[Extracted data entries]
◆ ◆ ◆

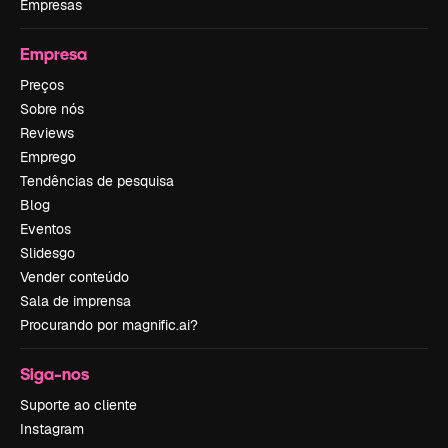
Empresas
Empresa
Preços
Sobre nós
Reviews
Emprego
Tendências de pesquisa
Blog
Eventos
Slidesgo
Vender conteúdo
Sala de imprensa
Procurando por magnific.ai?
Siga-nos
Suporte ao cliente
Instagram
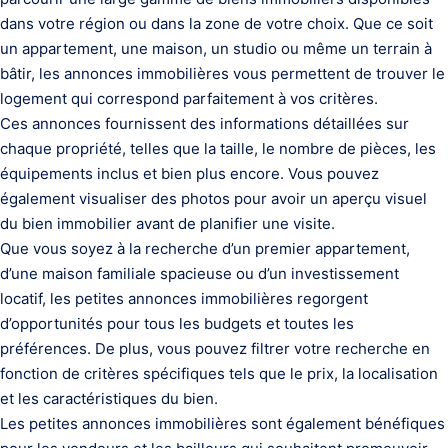
dans votre région ou dans la zone de votre choix. Que ce soit
un appartement, une maison, un studio ou même un terrain à
bâtir, les annonces immobilières vous permettent de trouver le
logement qui correspond parfaitement à vos critères.
Ces annonces fournissent des informations détaillées sur
chaque propriété, telles que la taille, le nombre de pièces, les
équipements inclus et bien plus encore. Vous pouvez
également visualiser des photos pour avoir un aperçu visuel
du bien immobilier avant de planifier une visite.
Que vous soyez à la recherche d’un premier appartement,
d’une maison familiale spacieuse ou d’un investissement
locatif, les petites annonces immobilières regorgent
d’opportunités pour tous les budgets et toutes les
préférences. De plus, vous pouvez filtrer votre recherche en
fonction de critères spécifiques tels que le prix, la localisation
et les caractéristiques du bien.
Les petites annonces immobilières sont également bénéfiques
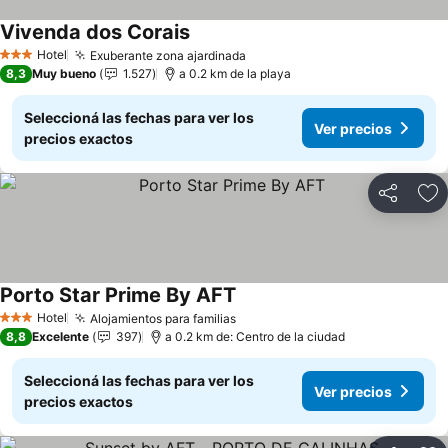
Vivenda dos Corais
Ver precios
Hotel
Exuberante zona ajardinada
Ver precios
3 Estrellas
8,3
Muy bueno
1.527
a 0.2 km de la playa
Seleccioná las fechas para ver los
Ver precios
precios exactos
Compartir
Añ
Porto Star Prime By AFT
Ver precios
Hotel
Alojamientos para familias
Ver precios
3 Estrellas
8,8
Excelente
397
a 0.2 km de: Centro de la ciudad
Seleccioná las fechas para ver los
Ver precios
precios exactos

◆ ◆ ◆

### TASK GOAL
Look through the records above for the word "plus". Report how many lines contain it, as a bare number.

### ANSWER TO THIS TASK
2